Après le festival, François Bourgeon retournera à la relecture de « Aubes douces d’Aldalarann », le sixième et dernier tome du « Cycle de Cyann », qui devrait sortir en septembre prochain. « Ça sera ma dernière série. Je n’ai pas envie de me mettre de pression. Il m’a fallu six ans pour faire « La petite fille Bois-Caïman ». Je vais plutôt travailler sur des livres uniques. Une histoire, c’est long à écrire… », explique celui qui s’inspire de la vie. « Des rencontres , des acquis, de la politique, de la musique… Être curieux, contrairement à la morale populaire, est une qualité essentielle.
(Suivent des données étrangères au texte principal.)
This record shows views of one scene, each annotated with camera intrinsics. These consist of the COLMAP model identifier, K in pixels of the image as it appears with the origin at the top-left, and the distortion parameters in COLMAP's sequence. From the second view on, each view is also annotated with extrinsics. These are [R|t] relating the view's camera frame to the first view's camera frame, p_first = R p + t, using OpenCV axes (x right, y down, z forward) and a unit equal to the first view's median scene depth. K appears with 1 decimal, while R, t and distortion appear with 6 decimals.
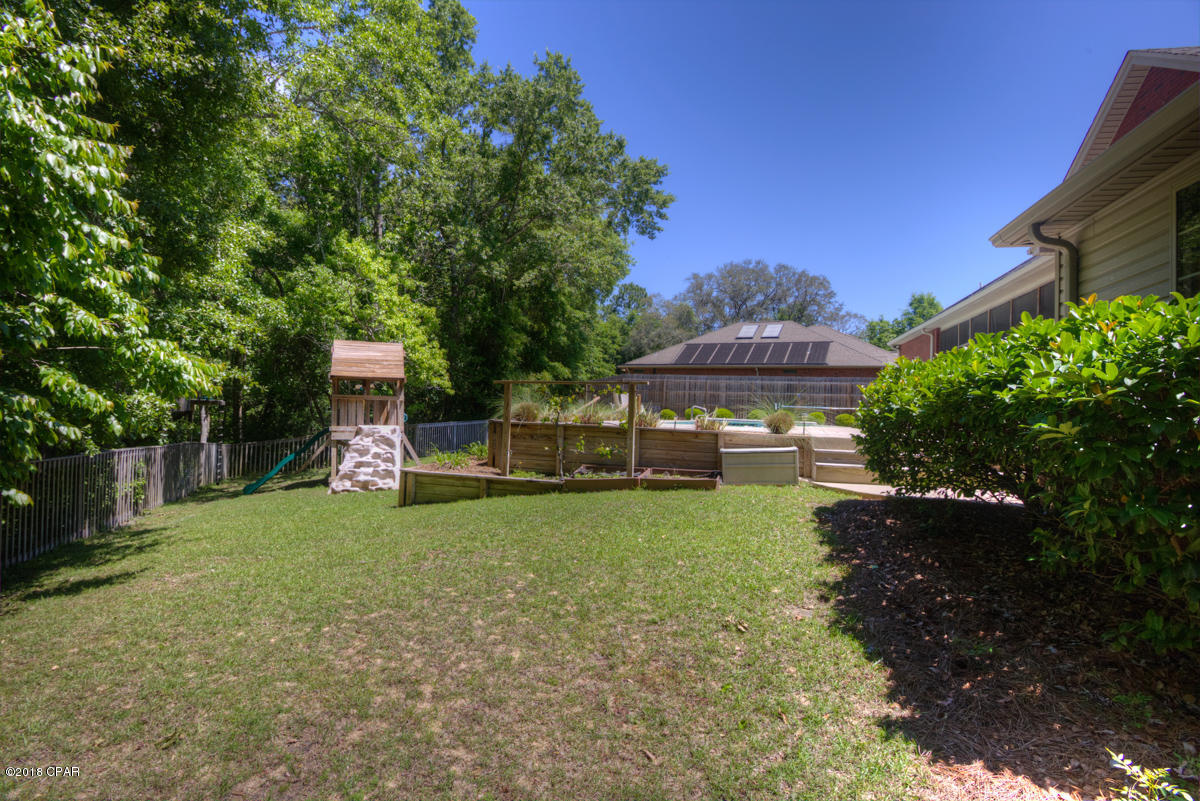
lens RADIAL K [[583.7, 0, 599.1], [0, 583.7, 397.4], [0, 0, 1]] dist [-0.017281, -0.000190]
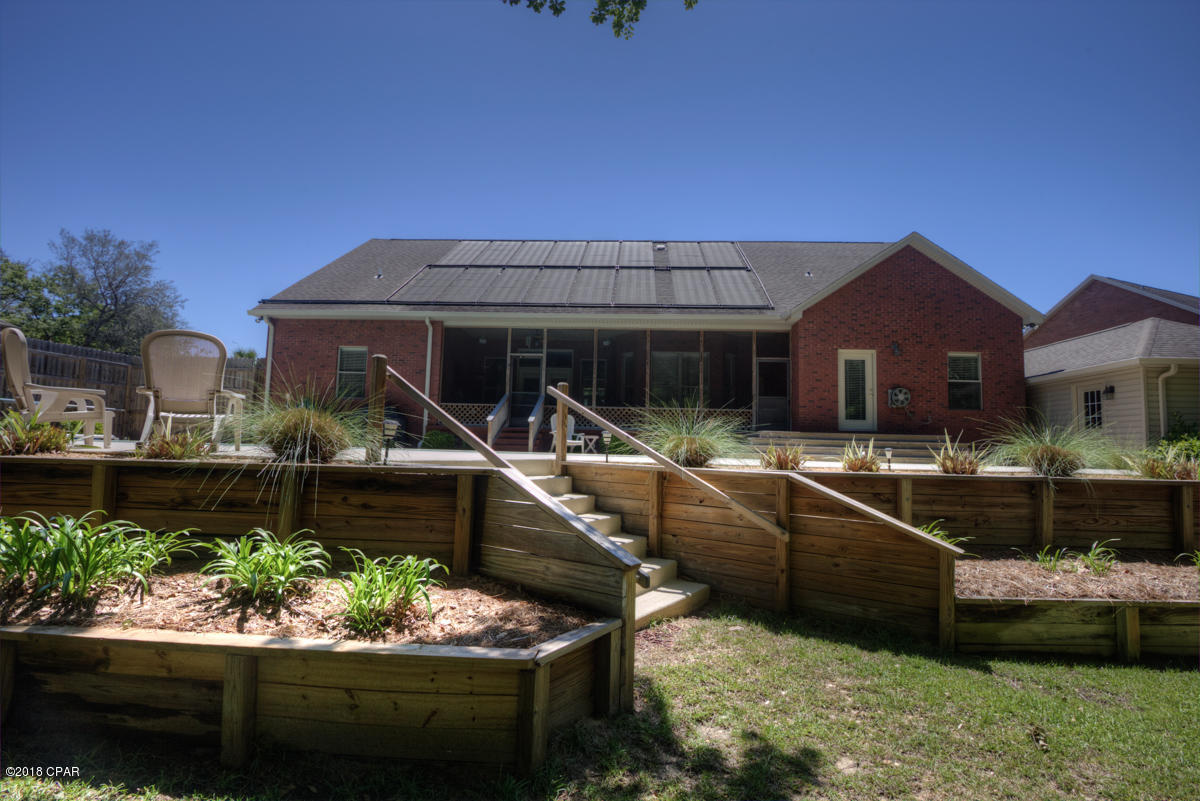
lens RADIAL K [[583.7, 0, 601.1], [0, 583.7, 405.1], [0, 0, 1]] dist [-0.017281, -0.000190]
pose [[-0.188558, 0.038062, 0.981324, -0.280197], [-0.061152, 0.996855, -0.050414, 0.026593], [-0.980156, -0.069515, -0.185638, 1.070115]]
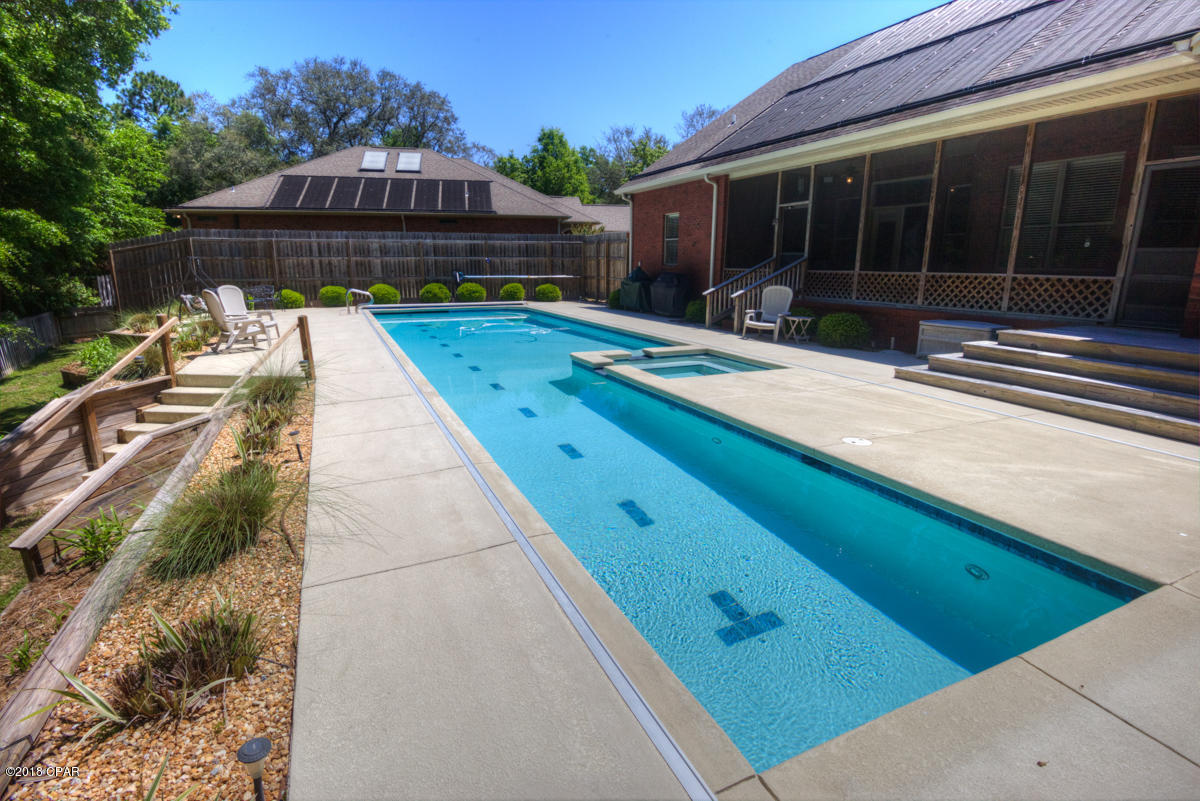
lens RADIAL K [[583.7, 0, 595.1], [0, 583.7, 399.2], [0, 0, 1]] dist [-0.017281, -0.000190]
pose [[0.782804, -0.177089, 0.596538, -0.023484], [0.009657, 0.961993, 0.272905, -0.058085], [-0.622194, -0.207870, 0.754762, 0.579024]]
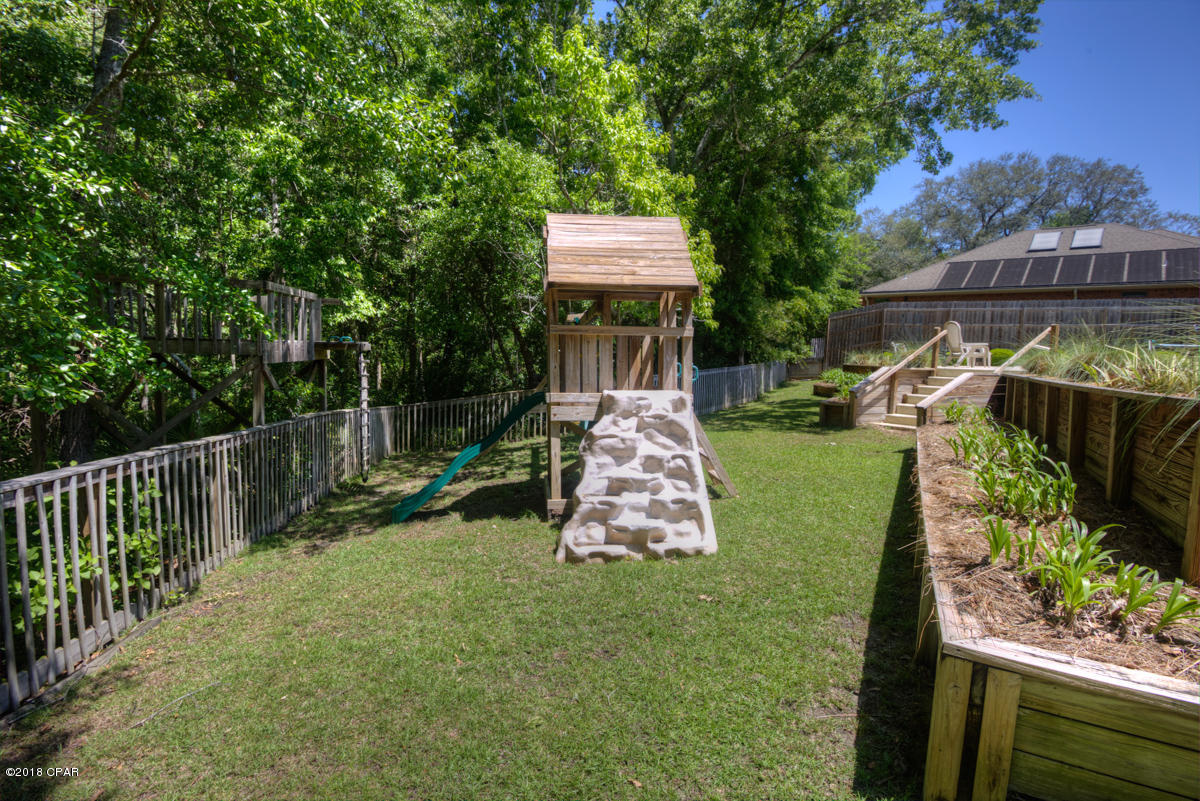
lens RADIAL K [[583.7, 0, 602.4], [0, 583.7, 401.9], [0, 0, 1]] dist [-0.017281, -0.000190]
pose [[0.964437, 0.015527, -0.263856, -0.200185], [0.012781, 0.994366, 0.105231, 0.005277], [0.264003, -0.104861, 0.958805, 0.379080]]
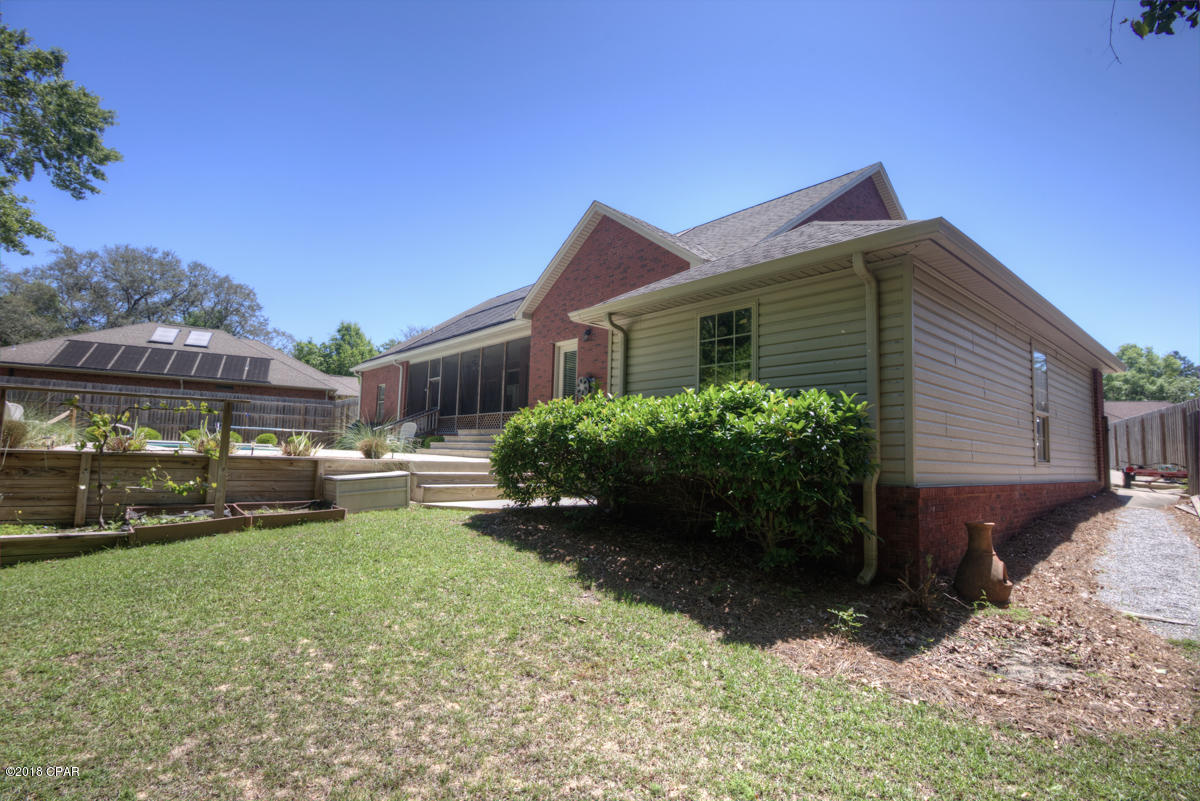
lens RADIAL K [[583.7, 0, 595.0], [0, 583.7, 400.0], [0, 0, 1]] dist [-0.017281, -0.000190]
pose [[0.576132, 0.056670, 0.815390, -0.147246], [-0.031242, 0.998391, -0.047313, -0.001691], [-0.816760, 0.001784, 0.576975, 0.051627]]
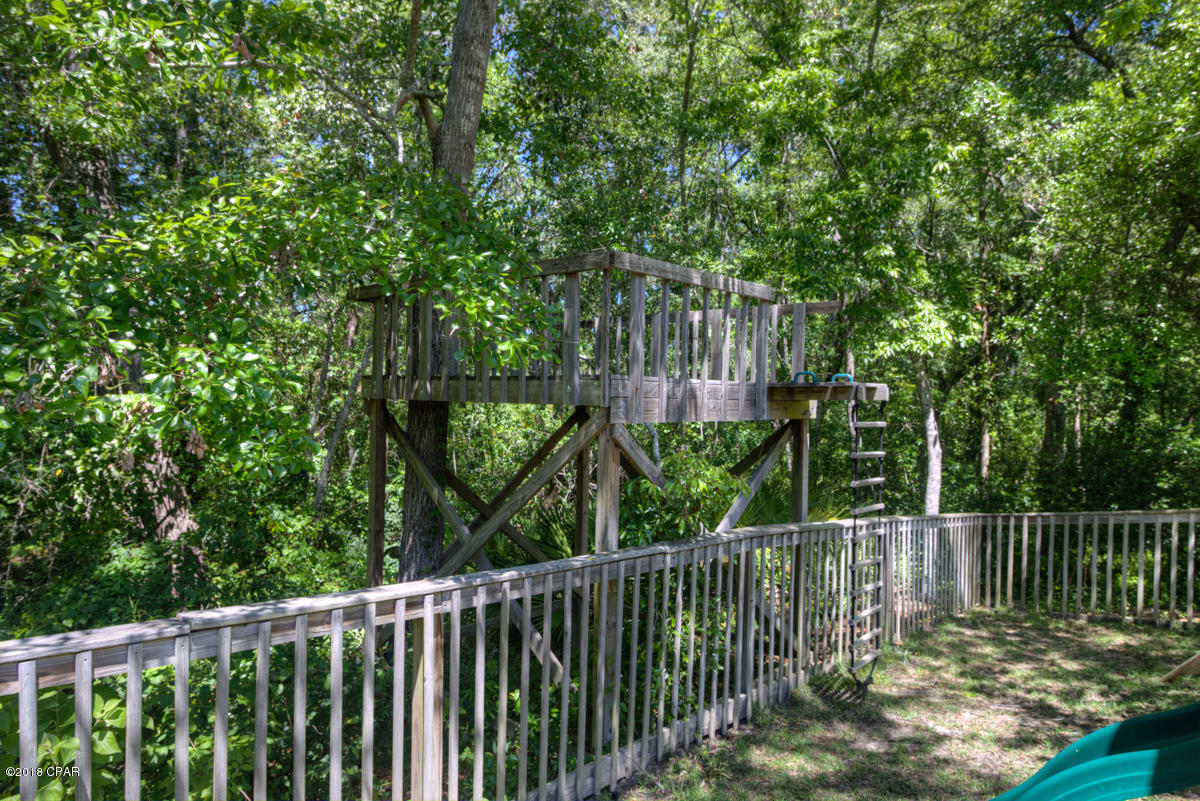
lens RADIAL K [[814.6, 0, 602.7], [0, 814.6, 399.2], [0, 0, 1]] dist [0.041116, 0.001440]
pose [[0.455517, -0.032251, -0.889642, -0.280620], [0.029031, 0.999350, -0.021364, 0.014657], [0.889753, -0.016095, 0.456158, 0.551109]]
Plus on est curieux, plus on peut en faire profiter les autres, d’une manière ou d’une autre ». Par la bande dessinée, par exemple.

Pratique

Rencontre avec François Bourgeon dimanche, de 18 h 30 à 19 h 15 au Nautilus (Kérity). À noter que l’auteur ne fait aucune dédicace. « Je préfère mille fois discuter avec les gens plutôt que d’avoir le nez plongé sur une feuille ! », dit-il.